Il canottaggio, uno sport per tutti
di Maria Serena Patriarca
3 Minuti di Lettura
Mercoledì 22 Maggio 2024, 05:50
Una vogata di salute. Grande successo per la prima edizione della Rowing for the Cure sulle acque del Tevere, svoltasi sulla scia della recente manifestazione Race for The Cure, per sensibilizzare l’opinione pubblica e raccogliere fondi per la lotta ai tumori del seno. Rowing for the Cure si è tenuta a Roma tra Ponte Garibaldi e Ponte Regina Margherita, ed è stata organizzata dalla Federazione Italiana Canottaggio nell’ambito del progetto Canottaggio Sociale, per puntare i riflettori sui grandi benefici psichici e fisici di questo sport nel percorso di riabilitazione per tante pazienti oncologiche operate di tumore al seno (grazie a un accordo fra la Komen Italia e la Federazione stessa). Il Dipartimento Canottaggio Sociale rappresenta la grande novità del 2024 promossa dalla Federazione Italiana Canottaggio, da un'idea del presidente Giuseppe Abbagnale. Un lungo periodo di studio e promozione di attività in ambito non agonistico ha anticipato la nascita di questo dipartimento, e ha dimostrato quanto l’idea del canottaggio come “sport d’élite” sia lontana dalla verità: il canottaggio è davvero uno sport per tutti, e non è mai tardi per mettersi in gioco, anche da adulti; l’importante è iniziare gradualmente. 
IL WORKOUT
Quest’attività sportiva, sia aerobica sia anaerobica, oltre a essere un antistress naturale è un toccasana per il sistema cardiovascolare, e coinvolge fino all’85 per cento della massa muscolare: dorsali, pettorali, tricipiti e bicipiti, ma soprattutto gli arti inferiori: un workout completo, dunque, anche per la generazione silver in età over 50 e over 60. La Federazione nazionale (www.canottaggio.org), accanto all’impegno per il settore agonistico, ha ampliato il proprio raggio d’azione con attività strutturate e progetti che puntano sulle enormi potenzialità di questa disciplina, al di là delle competizioni agonistiche. Il responsabile del Dipartimento Canottaggio Sociale, Nicolò Cavalcanti, spiega che «il canottaggio è un mix di forza e armonia ciclica: il nuovo dipartimento è rivolto a chi vuole dare un contenuto concreto al concetto di stare bene dal punto di vista fisico, mentale ed emotivo.
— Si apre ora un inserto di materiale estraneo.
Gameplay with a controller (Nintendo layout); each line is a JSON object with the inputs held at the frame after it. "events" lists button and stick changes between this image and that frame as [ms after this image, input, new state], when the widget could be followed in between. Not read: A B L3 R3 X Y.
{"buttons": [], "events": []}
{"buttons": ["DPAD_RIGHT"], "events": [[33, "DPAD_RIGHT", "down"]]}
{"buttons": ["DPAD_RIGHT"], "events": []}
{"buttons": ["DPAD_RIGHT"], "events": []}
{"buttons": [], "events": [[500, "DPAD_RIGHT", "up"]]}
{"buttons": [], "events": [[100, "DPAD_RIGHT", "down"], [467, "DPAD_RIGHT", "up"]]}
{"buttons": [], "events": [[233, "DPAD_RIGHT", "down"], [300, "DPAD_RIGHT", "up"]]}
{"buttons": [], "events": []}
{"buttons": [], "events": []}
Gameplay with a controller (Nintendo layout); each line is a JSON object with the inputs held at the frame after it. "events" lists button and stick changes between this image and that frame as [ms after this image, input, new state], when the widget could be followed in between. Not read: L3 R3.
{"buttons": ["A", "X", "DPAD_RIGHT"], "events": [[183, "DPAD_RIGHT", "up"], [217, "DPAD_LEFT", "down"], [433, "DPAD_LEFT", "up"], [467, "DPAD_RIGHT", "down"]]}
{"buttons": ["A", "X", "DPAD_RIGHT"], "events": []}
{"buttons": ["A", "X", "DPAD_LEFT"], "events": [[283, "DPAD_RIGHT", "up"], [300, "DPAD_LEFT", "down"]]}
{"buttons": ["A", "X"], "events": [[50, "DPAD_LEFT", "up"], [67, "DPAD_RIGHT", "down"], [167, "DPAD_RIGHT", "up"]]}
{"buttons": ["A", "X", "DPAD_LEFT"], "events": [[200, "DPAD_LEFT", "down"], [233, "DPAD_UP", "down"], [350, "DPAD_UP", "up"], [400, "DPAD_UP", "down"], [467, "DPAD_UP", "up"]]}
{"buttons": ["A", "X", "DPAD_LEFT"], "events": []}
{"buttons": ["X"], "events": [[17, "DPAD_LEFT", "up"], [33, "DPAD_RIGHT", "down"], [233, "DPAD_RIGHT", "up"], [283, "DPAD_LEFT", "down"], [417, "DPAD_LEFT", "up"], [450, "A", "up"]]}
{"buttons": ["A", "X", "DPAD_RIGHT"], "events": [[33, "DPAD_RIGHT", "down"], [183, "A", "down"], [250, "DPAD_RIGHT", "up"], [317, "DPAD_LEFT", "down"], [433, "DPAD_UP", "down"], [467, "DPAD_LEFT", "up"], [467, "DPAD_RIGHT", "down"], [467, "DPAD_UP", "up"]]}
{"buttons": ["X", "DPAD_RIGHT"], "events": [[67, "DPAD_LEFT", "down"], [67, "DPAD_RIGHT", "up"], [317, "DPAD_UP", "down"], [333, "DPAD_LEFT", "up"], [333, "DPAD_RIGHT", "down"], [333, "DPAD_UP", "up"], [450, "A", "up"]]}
Abbiamo implementato attività che hanno già portato molti nuovi praticanti di ogni età ad accostarsi all’arte remiera, per far conoscere i grandi benefici che offre questa disciplina unica». Il canottaggio è dunque uno sport inclusivo, senza limiti di età. «Sine remora remigo», continua Cavalcanti, «è il motto del canottaggio sociale: remo senza remore, senza temere il giudizio legato a stereotipi o condizionamenti, e senza dover dimostrare ciò che altri pretendono. Abbandonando sul galleggiante ogni maschera ed esitazione ognuno rema così come è, imparando a fare la propria parte». 
IL PAESAGGIO 
Il canottaggio è un booster di prevenzione per la salute fisica e mentale: tra gli appassionati in età silver c’è addirittura chi pratica questo sport alle sette del mattino, un paio di volte a settimana, per iniziare la giornata lavorativa con uno sprint di energia maggiore. Nel nuovo progetto del Canottaggio Sociale sono comprese, inoltre, sessioni per persone con problematiche fisiche e psicologiche. L’elemento outdoor, ovvero il contesto acquatico naturale, è un valore aggiunto di benessere per chi si allena regolarmente remando in equipaggio. Il nuovo dipartimento prevede un’azione mirata di formazione nei confronti delle singole società remiere, per diffondere la cultura del valore “sociale” dell'arte del remo. Per la prima volta quest'anno, nell'ambito della Vogalonga di Venezia lo scorso weekend, una sezione particolare è stata dedicata al Canottaggio Sociale, che ha partecipato con 45 imbarcazioni.